Bobby Miller built on an impressive MLB debut and the Los Angeles Dodgers erupted in the fifth inning to cruise to a 6-1 win over the Washington Nationals in the opener of their homestand.
Miller earned another start for the Dodgers by holding the Atlanta Braves to just one run over five innings, and he followed that up with another one-run outing.
Miller nearly stranded two baserunners in scoring position after allowing a leadoff single and one-out double in the second inning, but C.J. Abrams’ base hit with two outs gave the Nationals a lead. Miller was aided by Jason Heyward throwing out Dickerson on his attempt to score from second base.
The Dodgers’ top pitching prospect went on to retire the next five batters faced before Dominic Smith’s double with two outs in the fourth inning. Nothing came of that, and Miller stranded another baserunner in the sixth inning.
Miller exited at 87 pitches and set a new career high of six innings in what was also his Dodger Stadium debut. He finished with four strikeouts, one shy from his first start, and again flashed a fastball that regularly touched 100 mph while also mixing in quality secondary pitches.

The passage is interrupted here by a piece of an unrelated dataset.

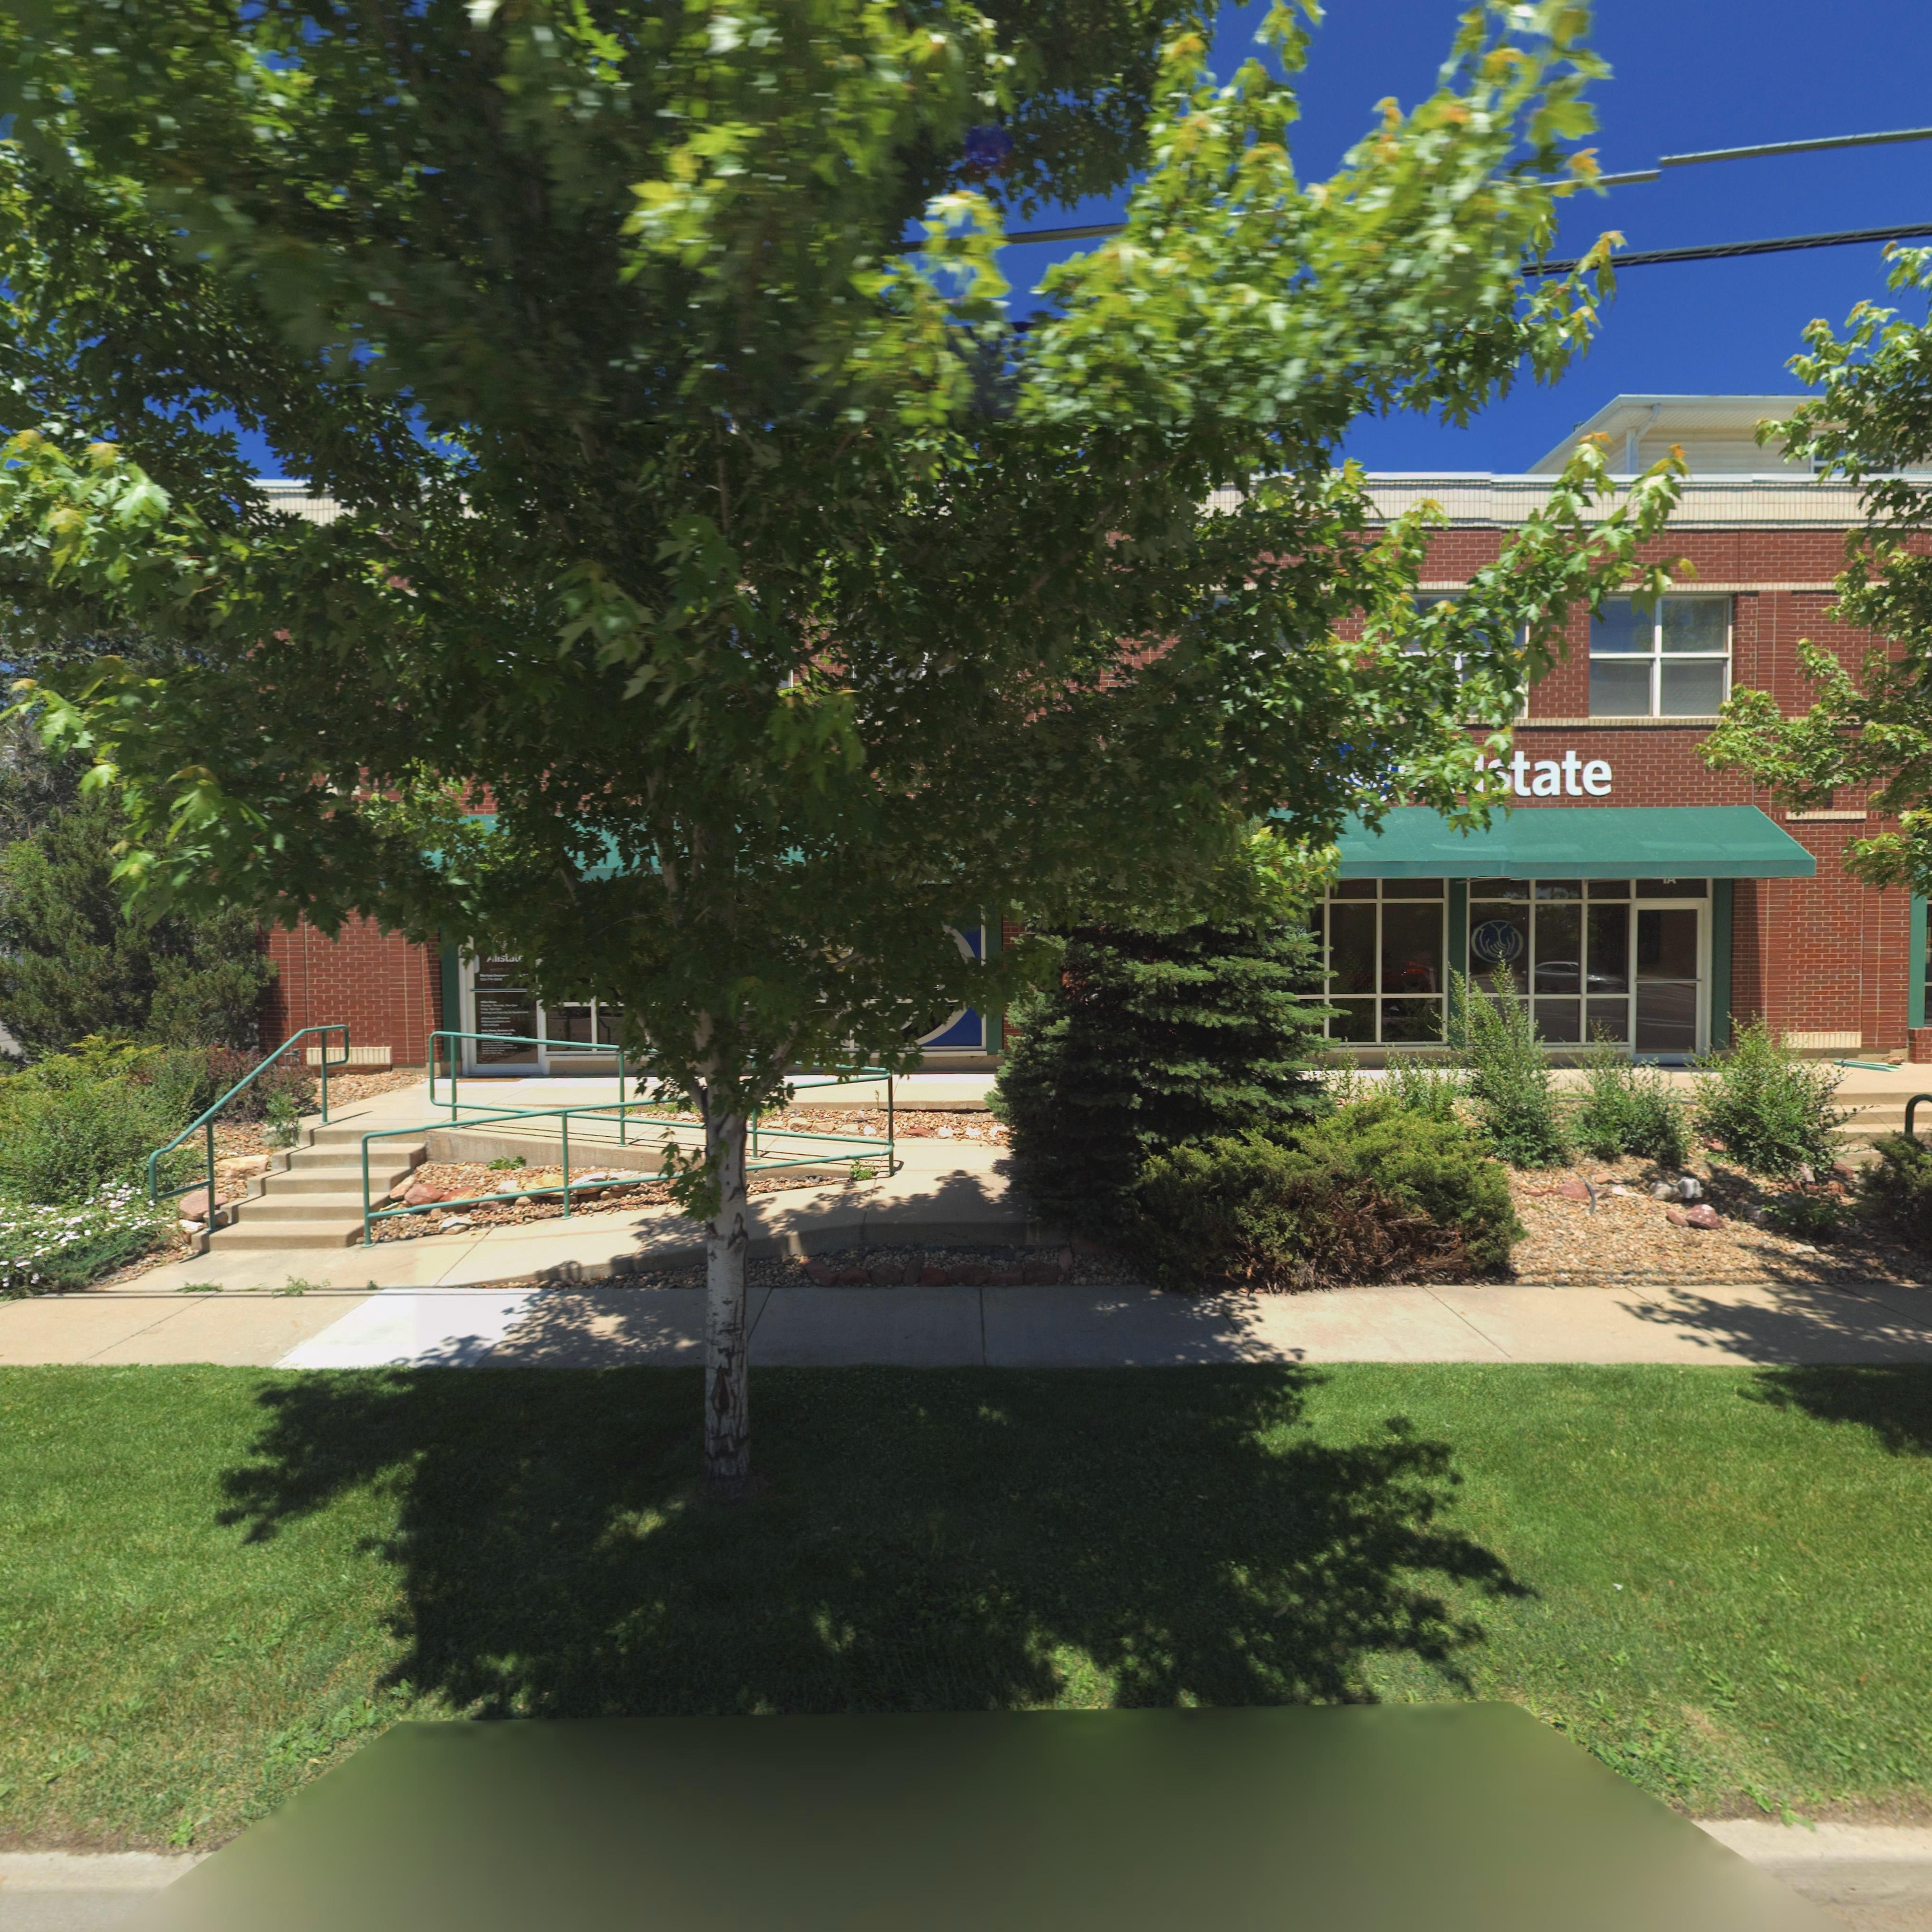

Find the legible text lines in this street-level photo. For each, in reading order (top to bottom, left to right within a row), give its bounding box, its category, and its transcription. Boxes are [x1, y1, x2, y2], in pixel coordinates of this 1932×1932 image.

[1505, 749, 1614, 798] BusinessName: tate
[485, 952, 526, 963] BusinessName: *l*st***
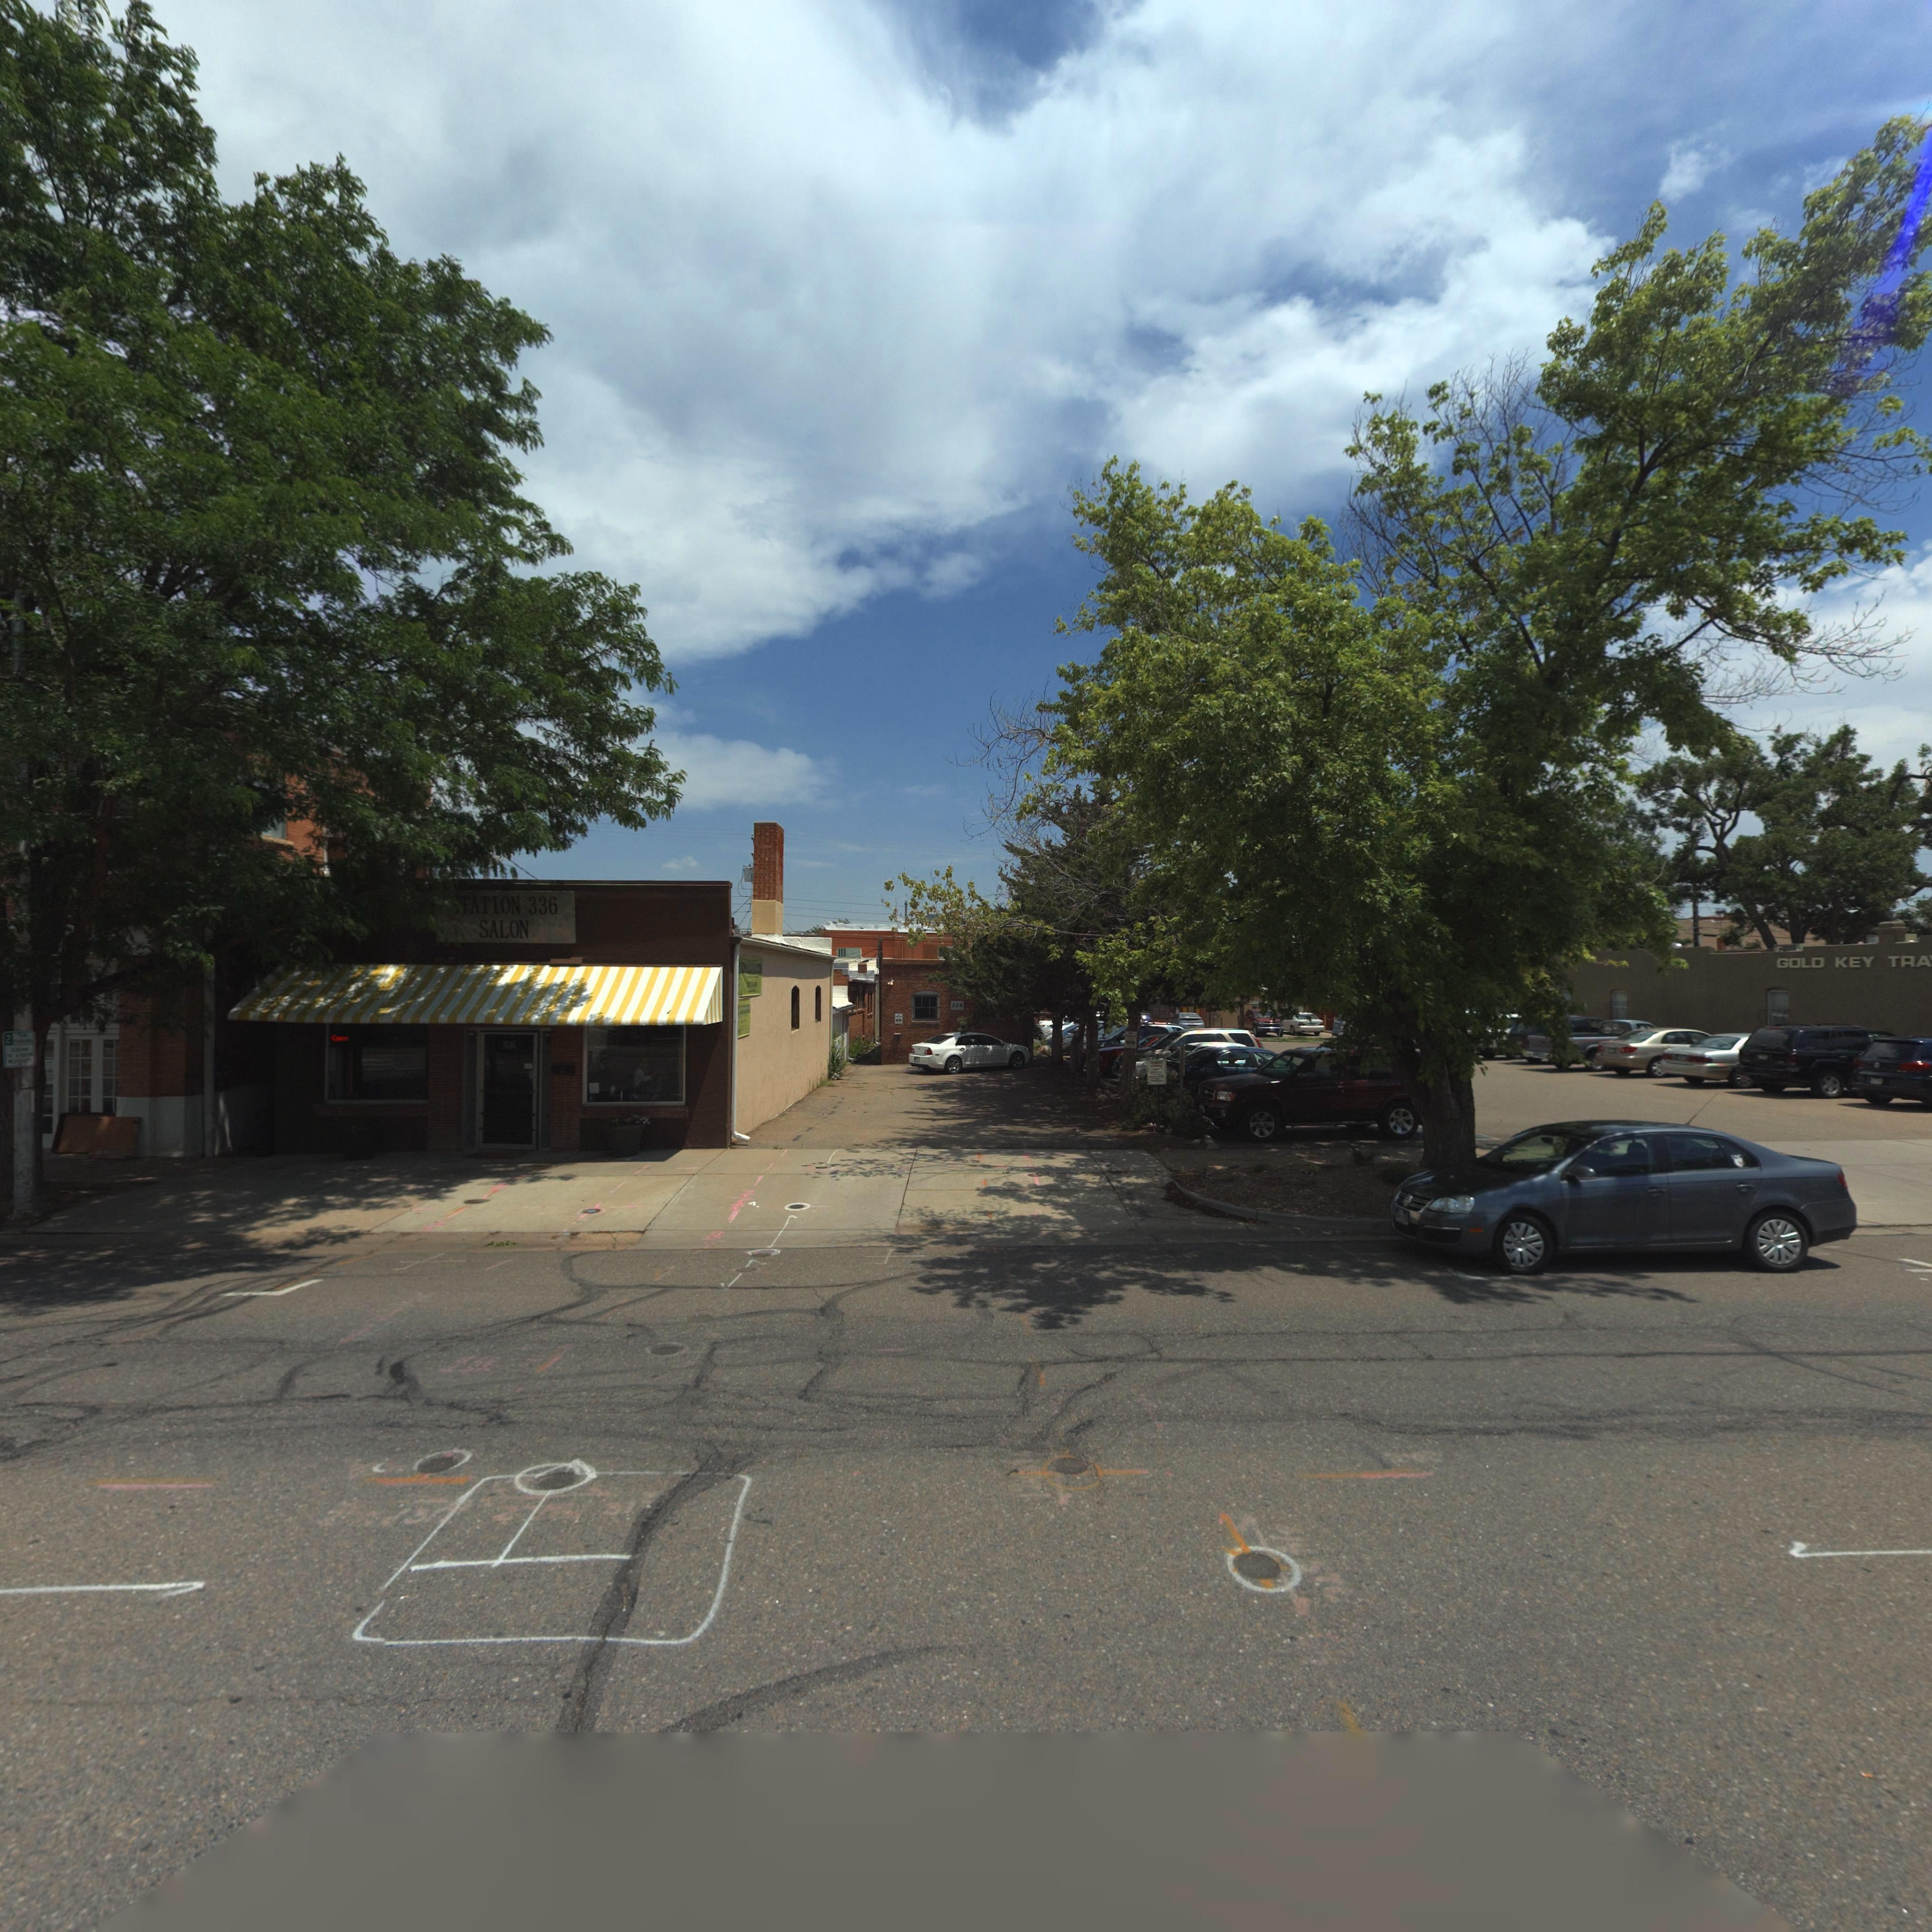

The quality start was the first by a Dodgers pitcher since Julio Urías on May 13.
Miller was backed by Victor González, Justin Bruihl and Shelby Miller each contributing one scoreless inning out of the Dodgers bullpen.
Dodgers 6-run inning
Facing the Nationals is sandwiched between series against the MLB-leading Tampa Bay Rays and New York Yankees coming to Dodger Stadium this weekend.
Dodgers manager Dave Roberts downplayed any concern over the team maintaining focus against the last-place Nationals, but the offense was held in check until producing a six-run inning to take advantage of an Abrams error.
He booted a potential double play ball that left runners at the corners with nobody out and led to the Dodgers tying the game on James Outman’s sacrifice fly.
Chris Taylor then beat out an inning-ending double play, and after Mookie Betts singled, Freddie Freeman’s two-run double extended his hitting streak to 18 games and provided the Dodgers with a 3-1 lead.
That additionally gave Freeman 17 doubles in May, a new Dodgers franchise record for most in a calendar month. The previous Dodgers record belonged to Babe Herman, who had 16 doubles for Brooklyn in July 1930.
Will Smith’s walk put two on for J.D. Martinez, who broke the game open with a three-run homer that gave him a 13-game hitting streak.
All six runs scored against Nationals starter Trevor Williams were unearned because of Abrams’ error.